▶ **PASSAGE SHOWN**
Monday, October 1, 2018

Author Rebecca Hammond Yager on her Top Honors Award-Winning Book



WHAT INSPIRED YOU TO BECOME A WRITER?
I pretty much came out of the womb telling stories. As far back as I can remember I was making up stories in my head—not for anyone else, just for me. I became a bookworm the second I could read. Before I could write, I drew, and I thought that meant I wanted to be an artist, but even my art told stories. I discovered poetry writing in third grade and by sixth grade, I’d tumbled down the wondrous rabbit hole of novel writing, and I never looked back. My inspiration for projects often comes from the animal kingdom or from nature. A vanishing island, a feral cat, a stray whisper of wind, a star-swept night, the way a ripple of sunlight turns a leaf to pure gold—any of these might be the gateway to a new untold story.

▶ **GIVEN RECORDS**
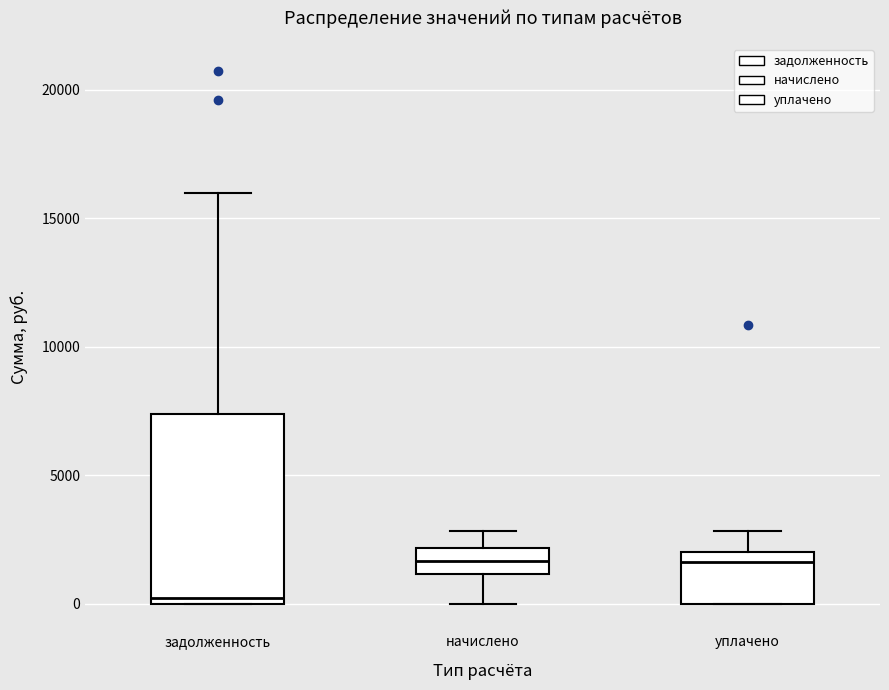

Reading left to right, read every box against the y-axis: the position of its median line, the range the box covers, and the ends of its whiskers. The values are not printed on the chart, so give them approximately, as read against the axis.

задолженность: median 0 (just above the box's lower edge), box 0 to 7500, whiskers 0 to 16000
начислено: median 1500, box 1000 to 2000, whiskers 0 to 3000
уплачено: median 1500, box 0 to 2000, whiskers 0 to 3000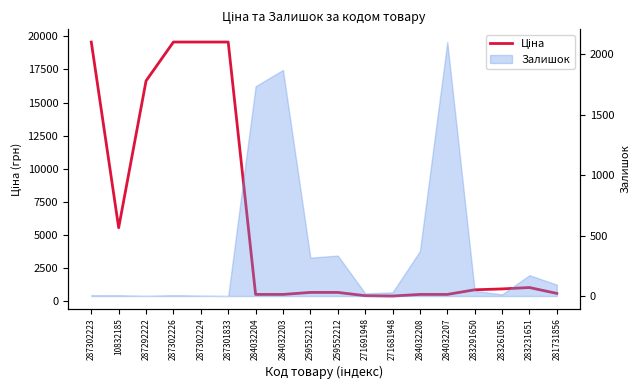

Which category has the lowest value across all series?

271681948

▶ **TASK TO COMPLETE**
Please reproduce the interview text word for word, everything from "WHAT INSPIRED YOU" down to "new untold story.". The records have no connection to the interview.

▶ **RESULT BELOW**
WHAT INSPIRED YOU TO BECOME A WRITER?
I pretty much came out of the womb telling stories. As far back as I can remember I was making up stories in my head—not for anyone else, just for me. I became a bookworm the second I could read. Before I could write, I drew, and I thought that meant I wanted to be an artist, but even my art told stories. I discovered poetry writing in third grade and by sixth grade, I’d tumbled down the wondrous rabbit hole of novel writing, and I never looked back. My inspiration for projects often comes from the animal kingdom or from nature. A vanishing island, a feral cat, a stray whisper of wind, a star-swept night, the way a ripple of sunlight turns a leaf to pure gold—any of these might be the gateway to a new untold story.